Trois semaines. C'est le temps qu'il a fallu pour que les premiers doutes s'installent. Pas une éternité, mais à Marseille, c'est déjà une ère géologique. Habib Beye avait débarqué avec l'énergie du converti, la connaissance du club et l'envie de secouer un vestiaire anesthésié par la fin chaotique de De Zerbi. Après la défaite contre Lille samedi (1-2), le bilan commence à peser.
Gagner sans convaincre, puis perdre
Les trois premières victoires de Beye avaient rassuré les comptables sans emballer personne. Pragmatisme, solidité, résultats : le minimum syndical pour un pompier arrivé en cours de saison. Christophe Dugarry l'avait dit dès la deuxième semaine : gagner sans produire de jeu, à l'OM, c'est se construire une bombe à retardement. Le public veut du spectacle, pas des 1-0 arrachés dans la douleur.

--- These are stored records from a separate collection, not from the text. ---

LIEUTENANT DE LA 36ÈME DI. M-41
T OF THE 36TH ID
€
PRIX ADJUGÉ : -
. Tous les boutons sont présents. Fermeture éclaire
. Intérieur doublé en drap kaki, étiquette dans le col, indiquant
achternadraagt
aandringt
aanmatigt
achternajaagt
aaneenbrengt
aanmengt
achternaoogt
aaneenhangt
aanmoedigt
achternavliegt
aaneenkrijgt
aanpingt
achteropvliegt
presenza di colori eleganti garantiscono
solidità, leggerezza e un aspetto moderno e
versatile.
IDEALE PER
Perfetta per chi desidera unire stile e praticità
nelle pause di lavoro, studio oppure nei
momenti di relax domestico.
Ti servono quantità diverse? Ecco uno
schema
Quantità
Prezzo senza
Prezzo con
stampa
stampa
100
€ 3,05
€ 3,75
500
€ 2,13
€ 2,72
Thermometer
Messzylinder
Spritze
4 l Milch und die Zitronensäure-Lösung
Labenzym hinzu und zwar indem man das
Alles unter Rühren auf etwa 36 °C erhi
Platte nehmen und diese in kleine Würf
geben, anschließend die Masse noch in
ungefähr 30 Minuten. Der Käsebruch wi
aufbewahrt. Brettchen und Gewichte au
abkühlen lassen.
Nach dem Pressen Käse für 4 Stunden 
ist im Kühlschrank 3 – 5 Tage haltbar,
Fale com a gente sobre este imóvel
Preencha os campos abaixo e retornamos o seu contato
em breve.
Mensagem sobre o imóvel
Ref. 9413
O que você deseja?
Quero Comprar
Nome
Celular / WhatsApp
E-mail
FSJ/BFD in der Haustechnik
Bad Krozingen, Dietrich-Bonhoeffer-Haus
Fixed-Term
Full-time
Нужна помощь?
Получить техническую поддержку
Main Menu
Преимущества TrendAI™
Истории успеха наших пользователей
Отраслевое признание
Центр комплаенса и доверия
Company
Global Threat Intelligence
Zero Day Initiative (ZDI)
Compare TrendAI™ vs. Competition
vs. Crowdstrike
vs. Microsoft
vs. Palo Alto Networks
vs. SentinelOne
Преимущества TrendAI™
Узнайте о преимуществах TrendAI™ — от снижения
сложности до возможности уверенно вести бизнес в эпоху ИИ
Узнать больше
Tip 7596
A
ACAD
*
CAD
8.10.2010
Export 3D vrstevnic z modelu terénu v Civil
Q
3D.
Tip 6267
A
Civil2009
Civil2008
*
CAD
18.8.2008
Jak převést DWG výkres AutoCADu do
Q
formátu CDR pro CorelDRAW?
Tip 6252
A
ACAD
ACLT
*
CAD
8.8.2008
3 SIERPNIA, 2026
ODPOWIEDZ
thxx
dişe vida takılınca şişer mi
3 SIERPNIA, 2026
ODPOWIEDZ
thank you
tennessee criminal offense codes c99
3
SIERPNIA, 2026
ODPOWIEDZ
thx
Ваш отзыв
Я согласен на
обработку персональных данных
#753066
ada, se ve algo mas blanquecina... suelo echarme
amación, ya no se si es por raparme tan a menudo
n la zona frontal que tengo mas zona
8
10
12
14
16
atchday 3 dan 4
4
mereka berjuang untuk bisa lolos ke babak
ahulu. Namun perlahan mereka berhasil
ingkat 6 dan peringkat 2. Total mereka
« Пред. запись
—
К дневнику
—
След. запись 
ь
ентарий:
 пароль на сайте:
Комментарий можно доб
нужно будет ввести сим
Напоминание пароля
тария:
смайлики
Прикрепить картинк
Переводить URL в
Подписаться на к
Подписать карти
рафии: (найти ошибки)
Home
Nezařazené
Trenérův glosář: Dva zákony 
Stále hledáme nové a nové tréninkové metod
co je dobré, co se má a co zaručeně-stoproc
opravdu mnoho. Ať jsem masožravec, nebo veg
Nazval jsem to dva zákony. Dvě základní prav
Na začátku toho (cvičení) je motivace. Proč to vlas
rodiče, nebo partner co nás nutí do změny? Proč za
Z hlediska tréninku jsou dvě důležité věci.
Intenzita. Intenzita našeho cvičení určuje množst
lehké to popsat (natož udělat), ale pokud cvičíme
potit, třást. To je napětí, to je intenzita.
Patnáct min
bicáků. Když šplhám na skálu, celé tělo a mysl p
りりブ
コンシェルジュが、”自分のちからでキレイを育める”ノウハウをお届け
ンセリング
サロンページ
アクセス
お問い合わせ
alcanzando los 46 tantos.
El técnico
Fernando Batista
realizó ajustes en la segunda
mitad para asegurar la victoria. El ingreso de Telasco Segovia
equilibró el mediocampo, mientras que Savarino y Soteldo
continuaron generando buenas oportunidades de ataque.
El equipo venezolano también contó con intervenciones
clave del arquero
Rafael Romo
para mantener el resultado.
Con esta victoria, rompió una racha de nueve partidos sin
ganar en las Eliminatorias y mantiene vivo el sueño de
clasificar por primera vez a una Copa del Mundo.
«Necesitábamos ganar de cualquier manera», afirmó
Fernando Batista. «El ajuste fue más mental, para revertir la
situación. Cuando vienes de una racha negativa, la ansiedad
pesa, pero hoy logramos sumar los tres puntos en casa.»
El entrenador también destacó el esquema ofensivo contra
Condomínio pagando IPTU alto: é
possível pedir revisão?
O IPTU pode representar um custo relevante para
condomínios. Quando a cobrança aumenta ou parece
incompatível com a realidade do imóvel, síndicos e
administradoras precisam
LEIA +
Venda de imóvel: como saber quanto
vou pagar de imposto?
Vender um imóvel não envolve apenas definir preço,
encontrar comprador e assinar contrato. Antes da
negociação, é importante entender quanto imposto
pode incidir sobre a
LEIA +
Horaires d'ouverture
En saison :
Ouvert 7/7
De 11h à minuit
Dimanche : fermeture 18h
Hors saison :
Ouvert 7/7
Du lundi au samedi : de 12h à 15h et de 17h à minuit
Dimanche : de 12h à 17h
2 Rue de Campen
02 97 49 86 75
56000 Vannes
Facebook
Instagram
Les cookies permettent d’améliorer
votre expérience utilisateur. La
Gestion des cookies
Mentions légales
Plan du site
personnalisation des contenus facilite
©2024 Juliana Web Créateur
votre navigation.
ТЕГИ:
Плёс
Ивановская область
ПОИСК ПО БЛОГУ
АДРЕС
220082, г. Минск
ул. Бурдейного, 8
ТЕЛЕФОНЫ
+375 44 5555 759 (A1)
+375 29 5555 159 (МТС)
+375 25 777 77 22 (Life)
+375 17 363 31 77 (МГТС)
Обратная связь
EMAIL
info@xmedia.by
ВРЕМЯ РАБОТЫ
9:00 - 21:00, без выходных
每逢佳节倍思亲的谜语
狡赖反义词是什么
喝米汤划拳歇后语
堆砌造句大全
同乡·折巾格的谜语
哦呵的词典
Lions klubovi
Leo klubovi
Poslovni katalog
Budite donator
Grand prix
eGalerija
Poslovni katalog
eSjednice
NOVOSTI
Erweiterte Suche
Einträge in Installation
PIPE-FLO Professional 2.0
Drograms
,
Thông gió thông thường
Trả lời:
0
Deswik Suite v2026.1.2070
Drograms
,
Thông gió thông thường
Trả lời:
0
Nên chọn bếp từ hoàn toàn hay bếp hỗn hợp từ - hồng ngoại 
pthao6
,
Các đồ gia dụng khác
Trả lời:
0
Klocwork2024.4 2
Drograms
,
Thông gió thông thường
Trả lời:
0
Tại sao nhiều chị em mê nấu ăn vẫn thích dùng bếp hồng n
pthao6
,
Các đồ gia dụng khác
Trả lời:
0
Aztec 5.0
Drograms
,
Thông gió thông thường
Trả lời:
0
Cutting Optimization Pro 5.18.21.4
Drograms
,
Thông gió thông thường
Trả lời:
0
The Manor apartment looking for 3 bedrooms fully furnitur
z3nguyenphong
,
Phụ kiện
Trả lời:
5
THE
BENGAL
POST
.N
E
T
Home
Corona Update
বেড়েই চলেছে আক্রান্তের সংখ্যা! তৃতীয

La défaite de samedi a changé la donne. Quand tu ne proposes rien ET que tu perds, il ne reste plus grand-chose à vendre. Ludovic Obraniak a été le plus direct : une équipe « trop sage, trop passive », qui attend au lieu d'imposer. Le constat colle avec ce qu'on a vu au Vélodrome : un OM qui subit les vagues lilloises, qui réagit au lieu d'agir.
Le pressing fantôme
Beye voulait un « rouleau compresseur ». On a eu un soufflé qui retombe après vingt minutes. Le pressing haut qu'il prône demande une intensité physique que l'effectif ne tient pas sur 90 minutes. Les stats sont cruelles : 9 clean sheets sur toute l'année civile, deux buts encaissés par match depuis cinq rencontres. La fébrilité défensive n'est pas un accident, c'est une constante.